> Provided text:
Major Hospital controls the inpatient market with 59.2% market share in the primary service area in 2014, which is relatively stable and up from 58.8% in 2011. The primary competitors are Franciscan Alliance's St. Francis Health (located 26 miles away), with a slightly growing 14.4% market share and IU Health- Methodist Hospital, with 4.8% inpatient market share. Major has been growing its secondary service area position and in 2014 secured 11.1% inpatient market share.

Greatly supporting its inpatient market share is Major Hospital's physician integration strategies, which Fitch views as a primary credit-strength. Major has an employed physician model for more than 15 years and currently employs 35 providers. Furthermore, Major Medical Group is a 27-member joint venture primary care physician practice with Franciscan Alliance (rated 'AA'; Stable Outlook), which allows for clinical integration and subsidizes a portion of Major's financial commitment to the endeavor. Impressively, about 90% of Major Hospital's revenues are related to employed doctors or physicians that have a contractual relationship with them.

FINANCIAL PERFORMANCE AND POSITION

Fitch considers Major's operating profile to be modest, with a relatively small revenue base and a history of adequate profitability for the core hospital enterprise, mostly due to losses at its employed physician practices. However, physician practice losses have been reduced as a result of its relationship with Franciscan Alliance. The reliance on IGT payments is noted and the 'BBB+' rating is based on the expectation of significant IGT payments over at least the next two fiscal years. As a result of good outpatient volume trends and steady expenditure controls, the operating margin for the enterprise in fiscal 2014 was 4.2% and operating EBITDA margin was 10.6%, compared to the 'BBB' category median of 0.6% and 7.7%, respectively. Through the first six months of fiscal 2015 ending on June 30, the operating margin was 2.4% and operating EBITDA margin was 7.9%, softening as a result of lowered supplemental Medicaid payments and accelerated depreciation expenses relating to planned demolition of the existing hospital. Given the high levels of IGT receipts, MADS coverage by EBITDA is robust at 6.8x in fiscal 2014 and 7.0x for the interim six month period for fiscal 2015.

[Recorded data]
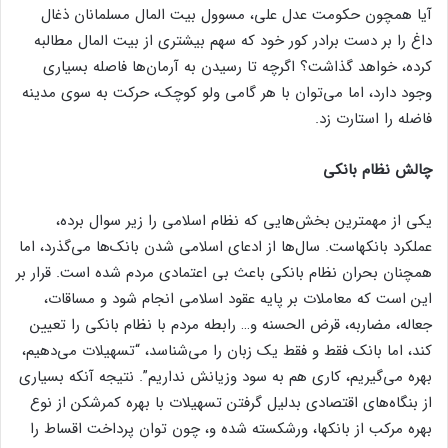
آیا همچون حکومت عدل علی، مسوول بیت المال مسلمانان ذغال
داغ را بر دست برادر کور خود که سهم بیشتری از بیت المال مطالبه
کرده، خواهد گذاشت؟ اگرچه تا رسیدن به آرمان‌ها فاصله بسیاری
وجود دارد، اما می‌توان با هر گامی ولو کوچک، حرکت به سوی مدینه
فاضله را استارت زد.
چالش نظام بانکی
یکی از مهمترین بخش‌هایی که نظام اسلامی را زیر سوال برده،
عملکرد بانکهاست. سال‌ها از ادعای اسلامی شدن بانک‌ها می‌گذرد، اما
همچنان بحران نظام بانکی باعث بی اعتمادی مردم شده است. قرار بر
این است که معاملات بر پایه عقود اسلامی انجام شود و مساقات،
جعاله، مضاربه، قرض الحسنه و… رابطه مردم با نظام بانکی را تعیین
کند، اما بانک فقط و فقط یک زبان را می‌شناسد، “تسهیلات می‌دهیم،
بهره می‌گیریم، کاری هم به سود وزیانش نداریم”. نتیجه آنکه بسیاری
از بنگاه‌های اقتصادی بدلیل گرفتن تسهیلات با بهره کمرشکن از نوع
بهره مرکب از بانکها، ورشکسته شده و، چون توان پرداخت اقساط را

> Your goal:
What inpatient market share figures does the Major Hospital text give, and what does each one describe?

> Expected answer:
- 59.2%: Major Hospital's share in its primary service area in 2014
- 58.8%: Major Hospital's share in its primary service area in 2011
- 14.4%: Franciscan Alliance's St. Francis Health
- 4.8%: IU Health-Methodist Hospital
- 11.1%: Major Hospital's share in its secondary service area in 2014